Directions: Starting with the first line, output the data exactly, through to the last line.

☆ ☆ ☆ ☆ ☆ ☆ ☆

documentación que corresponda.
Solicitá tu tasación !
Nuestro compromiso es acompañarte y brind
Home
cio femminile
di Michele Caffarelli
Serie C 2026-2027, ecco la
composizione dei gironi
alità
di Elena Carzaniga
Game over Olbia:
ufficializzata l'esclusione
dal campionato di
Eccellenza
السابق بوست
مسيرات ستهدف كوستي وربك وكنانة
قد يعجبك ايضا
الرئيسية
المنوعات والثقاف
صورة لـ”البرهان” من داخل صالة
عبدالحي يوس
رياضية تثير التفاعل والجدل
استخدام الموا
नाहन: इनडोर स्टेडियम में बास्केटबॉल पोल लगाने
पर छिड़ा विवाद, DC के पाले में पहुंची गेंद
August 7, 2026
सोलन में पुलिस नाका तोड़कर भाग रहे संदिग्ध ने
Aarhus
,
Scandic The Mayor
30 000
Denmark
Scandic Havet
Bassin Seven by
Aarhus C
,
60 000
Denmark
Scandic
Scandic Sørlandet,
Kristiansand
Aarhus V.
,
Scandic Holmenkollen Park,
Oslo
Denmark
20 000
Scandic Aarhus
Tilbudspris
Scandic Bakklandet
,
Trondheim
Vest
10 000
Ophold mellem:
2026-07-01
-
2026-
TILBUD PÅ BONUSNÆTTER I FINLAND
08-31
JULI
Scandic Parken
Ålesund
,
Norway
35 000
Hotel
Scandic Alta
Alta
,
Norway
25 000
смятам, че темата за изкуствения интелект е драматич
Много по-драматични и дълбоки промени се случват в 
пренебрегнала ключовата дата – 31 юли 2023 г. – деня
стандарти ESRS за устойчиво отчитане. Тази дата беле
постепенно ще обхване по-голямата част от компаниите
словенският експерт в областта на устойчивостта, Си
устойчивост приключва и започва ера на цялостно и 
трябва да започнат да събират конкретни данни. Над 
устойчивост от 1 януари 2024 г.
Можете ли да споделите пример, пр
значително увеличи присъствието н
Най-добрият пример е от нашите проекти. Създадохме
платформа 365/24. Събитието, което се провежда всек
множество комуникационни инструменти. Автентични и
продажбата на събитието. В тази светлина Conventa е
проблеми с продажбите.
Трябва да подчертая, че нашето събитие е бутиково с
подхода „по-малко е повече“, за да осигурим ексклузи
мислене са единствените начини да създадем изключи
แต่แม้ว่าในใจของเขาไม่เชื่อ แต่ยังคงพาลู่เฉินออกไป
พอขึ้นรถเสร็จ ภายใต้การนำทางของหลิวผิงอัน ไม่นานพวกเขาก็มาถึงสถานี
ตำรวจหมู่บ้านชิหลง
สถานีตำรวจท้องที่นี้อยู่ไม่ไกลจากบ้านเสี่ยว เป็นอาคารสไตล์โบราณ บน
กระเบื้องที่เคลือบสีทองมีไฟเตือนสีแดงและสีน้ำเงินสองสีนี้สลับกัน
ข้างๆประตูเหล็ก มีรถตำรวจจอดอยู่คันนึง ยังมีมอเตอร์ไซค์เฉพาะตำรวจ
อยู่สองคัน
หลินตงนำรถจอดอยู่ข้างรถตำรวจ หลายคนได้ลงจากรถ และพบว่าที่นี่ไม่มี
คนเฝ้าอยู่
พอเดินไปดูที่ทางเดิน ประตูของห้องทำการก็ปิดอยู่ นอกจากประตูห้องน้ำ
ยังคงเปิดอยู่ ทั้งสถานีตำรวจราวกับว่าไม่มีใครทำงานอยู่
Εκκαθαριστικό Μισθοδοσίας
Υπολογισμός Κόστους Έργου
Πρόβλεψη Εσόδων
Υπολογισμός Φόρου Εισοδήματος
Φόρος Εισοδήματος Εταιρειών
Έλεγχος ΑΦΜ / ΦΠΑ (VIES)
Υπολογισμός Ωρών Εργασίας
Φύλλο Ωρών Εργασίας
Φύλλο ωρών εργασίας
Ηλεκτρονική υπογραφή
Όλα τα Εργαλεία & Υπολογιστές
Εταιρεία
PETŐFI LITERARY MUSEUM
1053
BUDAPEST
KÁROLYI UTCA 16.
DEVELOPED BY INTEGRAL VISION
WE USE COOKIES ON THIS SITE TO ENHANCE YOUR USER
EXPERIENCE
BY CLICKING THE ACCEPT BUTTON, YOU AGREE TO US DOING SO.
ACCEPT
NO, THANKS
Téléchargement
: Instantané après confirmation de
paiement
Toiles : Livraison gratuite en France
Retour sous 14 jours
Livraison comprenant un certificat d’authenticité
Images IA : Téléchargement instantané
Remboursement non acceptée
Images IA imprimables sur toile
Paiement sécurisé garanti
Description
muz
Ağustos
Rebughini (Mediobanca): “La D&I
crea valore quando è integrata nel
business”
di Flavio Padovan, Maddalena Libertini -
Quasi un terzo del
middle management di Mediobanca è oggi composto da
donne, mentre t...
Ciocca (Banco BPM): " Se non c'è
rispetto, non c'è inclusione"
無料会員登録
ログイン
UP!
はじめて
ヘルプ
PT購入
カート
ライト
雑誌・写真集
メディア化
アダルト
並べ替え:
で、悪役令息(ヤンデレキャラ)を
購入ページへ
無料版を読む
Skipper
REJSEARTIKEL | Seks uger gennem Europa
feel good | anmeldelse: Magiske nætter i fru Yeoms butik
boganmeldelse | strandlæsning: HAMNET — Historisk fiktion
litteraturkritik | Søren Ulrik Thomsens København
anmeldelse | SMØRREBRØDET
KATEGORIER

☆ ☆ ☆ ☆ ☆ ☆ ☆

Answer for the task:
documentación que corresponda.
Solicitá tu tasación !
Nuestro compromiso es acompañarte y brind
Home
cio femminile
di Michele Caffarelli
Serie C 2026-2027, ecco la
composizione dei gironi
alità
di Elena Carzaniga
Game over Olbia:
ufficializzata l'esclusione
dal campionato di
Eccellenza
السابق بوست
مسيرات ستهدف كوستي وربك وكنانة
قد يعجبك ايضا
الرئيسية
المنوعات والثقاف
صورة لـ”البرهان” من داخل صالة
عبدالحي يوس
رياضية تثير التفاعل والجدل
استخدام الموا
नाहन: इनडोर स्टेडियम में बास्केटबॉल पोल लगाने
पर छिड़ा विवाद, DC के पाले में पहुंची गेंद
August 7, 2026
सोलन में पुलिस नाका तोड़कर भाग रहे संदिग्ध ने
Aarhus
,
Scandic The Mayor
30 000
Denmark
Scandic Havet
Bassin Seven by
Aarhus C
,
60 000
Denmark
Scandic
Scandic Sørlandet,
Kristiansand
Aarhus V.
,
Scandic Holmenkollen Park,
Oslo
Denmark
20 000
Scandic Aarhus
Tilbudspris
Scandic Bakklandet
,
Trondheim
Vest
10 000
Ophold mellem:
2026-07-01
-
2026-
TILBUD PÅ BONUSNÆTTER I FINLAND
08-31
JULI
Scandic Parken
Ålesund
,
Norway
35 000
Hotel
Scandic Alta
Alta
,
Norway
25 000
смятам, че темата за изкуствения интелект е драматич
Много по-драматични и дълбоки промени се случват в 
пренебрегнала ключовата дата – 31 юли 2023 г. – деня
стандарти ESRS за устойчиво отчитане. Тази дата беле
постепенно ще обхване по-голямата част от компаниите
словенският експерт в областта на устойчивостта, Си
устойчивост приключва и започва ера на цялостно и 
трябва да започнат да събират конкретни данни. Над 
устойчивост от 1 януари 2024 г.
Можете ли да споделите пример, пр
значително увеличи присъствието н
Най-добрият пример е от нашите проекти. Създадохме
платформа 365/24. Събитието, което се провежда всек
множество комуникационни инструменти. Автентични и
продажбата на събитието. В тази светлина Conventa е
проблеми с продажбите.
Трябва да подчертая, че нашето събитие е бутиково с
подхода „по-малко е повече“, за да осигурим ексклузи
мислене са единствените начини да създадем изключи
แต่แม้ว่าในใจของเขาไม่เชื่อ แต่ยังคงพาลู่เฉินออกไป
พอขึ้นรถเสร็จ ภายใต้การนำทางของหลิวผิงอัน ไม่นานพวกเขาก็มาถึงสถานี
ตำรวจหมู่บ้านชิหลง
สถานีตำรวจท้องที่นี้อยู่ไม่ไกลจากบ้านเสี่ยว เป็นอาคารสไตล์โบราณ บน
กระเบื้องที่เคลือบสีทองมีไฟเตือนสีแดงและสีน้ำเงินสองสีนี้สลับกัน
ข้างๆประตูเหล็ก มีรถตำรวจจอดอยู่คันนึง ยังมีมอเตอร์ไซค์เฉพาะตำรวจ
อยู่สองคัน
หลินตงนำรถจอดอยู่ข้างรถตำรวจ หลายคนได้ลงจากรถ และพบว่าที่นี่ไม่มี
คนเฝ้าอยู่
พอเดินไปดูที่ทางเดิน ประตูของห้องทำการก็ปิดอยู่ นอกจากประตูห้องน้ำ
ยังคงเปิดอยู่ ทั้งสถานีตำรวจราวกับว่าไม่มีใครทำงานอยู่
Εκκαθαριστικό Μισθοδοσίας
Υπολογισμός Κόστους Έργου
Πρόβλεψη Εσόδων
Υπολογισμός Φόρου Εισοδήματος
Φόρος Εισοδήματος Εταιρειών
Έλεγχος ΑΦΜ / ΦΠΑ (VIES)
Υπολογισμός Ωρών Εργασίας
Φύλλο Ωρών Εργασίας
Φύλλο ωρών εργασίας
Ηλεκτρονική υπογραφή
Όλα τα Εργαλεία & Υπολογιστές
Εταιρεία
PETŐFI LITERARY MUSEUM
1053
BUDAPEST
KÁROLYI UTCA 16.
DEVELOPED BY INTEGRAL VISION
WE USE COOKIES ON THIS SITE TO ENHANCE YOUR USER
EXPERIENCE
BY CLICKING THE ACCEPT BUTTON, YOU AGREE TO US DOING SO.
ACCEPT
NO, THANKS
Téléchargement
: Instantané après confirmation de
paiement
Toiles : Livraison gratuite en France
Retour sous 14 jours
Livraison comprenant un certificat d’authenticité
Images IA : Téléchargement instantané
Remboursement non acceptée
Images IA imprimables sur toile
Paiement sécurisé garanti
Description
muz
Ağustos
Rebughini (Mediobanca): “La D&I
crea valore quando è integrata nel
business”
di Flavio Padovan, Maddalena Libertini -
Quasi un terzo del
middle management di Mediobanca è oggi composto da
donne, mentre t...
Ciocca (Banco BPM): " Se non c'è
rispetto, non c'è inclusione"
無料会員登録
ログイン
UP!
はじめて
ヘルプ
PT購入
カート
ライト
雑誌・写真集
メディア化
アダルト
並べ替え:
で、悪役令息(ヤンデレキャラ)を
購入ページへ
無料版を読む
Skipper
REJSEARTIKEL | Seks uger gennem Europa
feel good | anmeldelse: Magiske nætter i fru Yeoms butik
boganmeldelse | strandlæsning: HAMNET — Historisk fiktion
litteraturkritik | Søren Ulrik Thomsens København
anmeldelse | SMØRREBRØDET
KATEGORIER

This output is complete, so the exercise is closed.